**Exercise details:**
Answer these questions using the monitoring setup guide below.
1. At which URL does the Mimir service run?
2. Which Grafana image version does the Docker Compose file specify?
3. What scrape interval is set for the kafka-backup job?

**Supplied text:**
....

Monitoring Setup
This guide walks you through setting up comprehensive monitoring for OSO Kafka Backup using Prometheus and Grafana.
Overview
OSO Kafka Backup exposes Prometheus metrics at /metrics endpoint, enabling you to:
- Track backup progress and throughput
- Monitor consumer lag per partition
- Measure storage write latency
- Alert on errors and performance issues
Quick Start with Docker
The fastest way to get started is using the provided Docker Compose stack.
Prerequisites
- Docker and Docker Compose installed
- OSO Kafka Backup running with metrics enabled
Start the Monitoring Stack
# Clone the repository (if you haven't already)
git clone https://github.com/osodevops/kafka-backup.git
cd kafka-backup
# Start the monitoring stack
cd docker
docker-compose -f docker-compose.metrics.yml up -d
This starts:
| Service | URL | Description |
|---|---|---|
| Prometheus | http://localhost:9090 | Metrics collection and querying |
| Grafana | http://localhost:3000 | Visualization dashboards |
| Mimir | http://localhost:9009 | Long-term metrics storage |
Access Grafana
- Open http://localhost:3000
- Login with
admin/admin - Navigate to Dashboards → Kafka Backup Monitoring
The dashboard is automatically provisioned with panels for all key metrics.

Docker Compose Configuration
Here's the complete docker-compose.metrics.yml:
version: '3.8'
services:
prometheus:
image: prom/prometheus:v2.48.0
container_name: kafka-backup-prometheus
ports:
- "9090:9090"
volumes:
- ./prometheus/prometheus.yml:/etc/prometheus/prometheus.yml:ro
- prometheus-data:/prometheus
command:
- '--config.file=/etc/prometheus/prometheus.yml'
- '--storage.tsdb.path=/prometheus'
- '--web.enable-lifecycle'
extra_hosts:
- "host.docker.internal:host-gateway"
grafana:
image: grafana/grafana:10.2.2
container_name: kafka-backup-grafana
ports:
- "3000:3000"
environment:
- GF_SECURITY_ADMIN_PASSWORD=admin
- GF_USERS_ALLOW_SIGN_UP=false
volumes:
- ./grafana/provisioning:/etc/grafana/provisioning:ro
- grafana-data:/var/lib/grafana
depends_on:
- prometheus
mimir:
image: grafana/mimir:2.11.0
container_name: kafka-backup-mimir
ports:
- "9009:9009"
volumes:
- ./mimir/mimir.yaml:/etc/mimir/mimir.yaml:ro
- mimir-data:/data
command:
- '--config.file=/etc/mimir/mimir.yaml'
volumes:
prometheus-data:
grafana-data:
mimir-data:
Prometheus Configuration
Create prometheus/prometheus.yml:
global:
scrape_interval: 15s
evaluation_interval: 15s
scrape_configs:
- job_name: 'kafka-backup'
static_configs:
- targets: ['host.docker.internal:8080']
scrape_interval: 5s
metrics_path: /metrics
host.docker.internal allows Prometheus running in Docker to scrape metrics from kafka-backup running on the host machine.

....

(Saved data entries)

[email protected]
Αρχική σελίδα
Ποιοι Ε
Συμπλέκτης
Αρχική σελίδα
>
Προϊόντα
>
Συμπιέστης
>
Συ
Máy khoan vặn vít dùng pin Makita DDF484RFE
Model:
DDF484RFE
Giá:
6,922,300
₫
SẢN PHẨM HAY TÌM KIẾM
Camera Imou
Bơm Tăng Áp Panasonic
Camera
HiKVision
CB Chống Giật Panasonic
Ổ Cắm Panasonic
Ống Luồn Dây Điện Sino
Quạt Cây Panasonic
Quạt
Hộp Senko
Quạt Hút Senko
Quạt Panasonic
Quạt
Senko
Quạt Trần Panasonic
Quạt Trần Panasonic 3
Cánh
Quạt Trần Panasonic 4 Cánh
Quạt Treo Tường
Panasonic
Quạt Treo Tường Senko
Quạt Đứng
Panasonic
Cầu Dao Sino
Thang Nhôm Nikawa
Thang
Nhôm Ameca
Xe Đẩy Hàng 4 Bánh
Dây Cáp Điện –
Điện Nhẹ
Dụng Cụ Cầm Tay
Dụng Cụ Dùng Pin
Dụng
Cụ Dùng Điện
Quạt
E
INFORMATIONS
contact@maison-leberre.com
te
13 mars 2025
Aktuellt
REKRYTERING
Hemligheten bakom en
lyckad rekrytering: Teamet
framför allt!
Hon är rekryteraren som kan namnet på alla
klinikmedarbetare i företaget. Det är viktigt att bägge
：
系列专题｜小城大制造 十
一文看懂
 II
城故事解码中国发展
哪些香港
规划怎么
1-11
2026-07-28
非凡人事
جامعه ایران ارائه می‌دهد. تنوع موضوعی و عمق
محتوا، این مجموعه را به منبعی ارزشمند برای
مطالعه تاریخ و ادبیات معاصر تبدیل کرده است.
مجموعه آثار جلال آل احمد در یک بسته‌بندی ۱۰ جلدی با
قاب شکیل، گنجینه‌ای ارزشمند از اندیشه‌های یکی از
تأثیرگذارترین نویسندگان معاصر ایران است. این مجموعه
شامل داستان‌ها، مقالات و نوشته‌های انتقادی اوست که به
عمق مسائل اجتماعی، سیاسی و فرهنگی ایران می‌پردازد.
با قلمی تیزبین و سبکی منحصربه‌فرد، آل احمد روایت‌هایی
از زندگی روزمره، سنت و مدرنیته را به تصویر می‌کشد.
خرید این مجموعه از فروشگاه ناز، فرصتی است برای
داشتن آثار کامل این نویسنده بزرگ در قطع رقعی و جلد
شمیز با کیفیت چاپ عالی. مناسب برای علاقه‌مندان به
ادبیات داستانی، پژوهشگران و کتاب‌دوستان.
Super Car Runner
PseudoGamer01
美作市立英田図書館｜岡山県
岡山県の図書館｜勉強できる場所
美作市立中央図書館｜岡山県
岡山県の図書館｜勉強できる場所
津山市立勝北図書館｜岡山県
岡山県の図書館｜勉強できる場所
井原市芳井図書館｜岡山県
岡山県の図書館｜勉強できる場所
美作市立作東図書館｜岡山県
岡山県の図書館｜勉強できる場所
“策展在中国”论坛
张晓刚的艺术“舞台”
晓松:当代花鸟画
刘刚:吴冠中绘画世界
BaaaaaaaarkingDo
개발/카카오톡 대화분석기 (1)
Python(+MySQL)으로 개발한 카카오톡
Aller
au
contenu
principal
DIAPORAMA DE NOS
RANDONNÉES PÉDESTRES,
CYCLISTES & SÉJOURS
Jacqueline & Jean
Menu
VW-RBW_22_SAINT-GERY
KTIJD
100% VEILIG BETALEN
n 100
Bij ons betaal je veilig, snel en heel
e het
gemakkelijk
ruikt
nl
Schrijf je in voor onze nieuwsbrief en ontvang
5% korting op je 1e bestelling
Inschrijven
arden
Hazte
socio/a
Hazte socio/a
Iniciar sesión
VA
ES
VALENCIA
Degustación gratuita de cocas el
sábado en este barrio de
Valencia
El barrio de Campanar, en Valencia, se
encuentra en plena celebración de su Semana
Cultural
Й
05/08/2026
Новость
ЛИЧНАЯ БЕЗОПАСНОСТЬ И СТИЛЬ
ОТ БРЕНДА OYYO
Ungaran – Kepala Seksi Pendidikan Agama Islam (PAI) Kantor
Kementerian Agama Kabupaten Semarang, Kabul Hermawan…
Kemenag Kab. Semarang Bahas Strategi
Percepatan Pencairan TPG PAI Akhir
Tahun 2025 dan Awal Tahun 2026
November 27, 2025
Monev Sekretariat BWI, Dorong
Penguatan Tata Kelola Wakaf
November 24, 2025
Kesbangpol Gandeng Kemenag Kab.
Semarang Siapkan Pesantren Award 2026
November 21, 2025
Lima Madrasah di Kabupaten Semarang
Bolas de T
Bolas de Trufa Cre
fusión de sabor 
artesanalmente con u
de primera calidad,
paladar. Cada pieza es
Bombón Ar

....

**Finished exercise:**
1. http://localhost:9009
2. grafana/grafana:10.2.2
3. 5s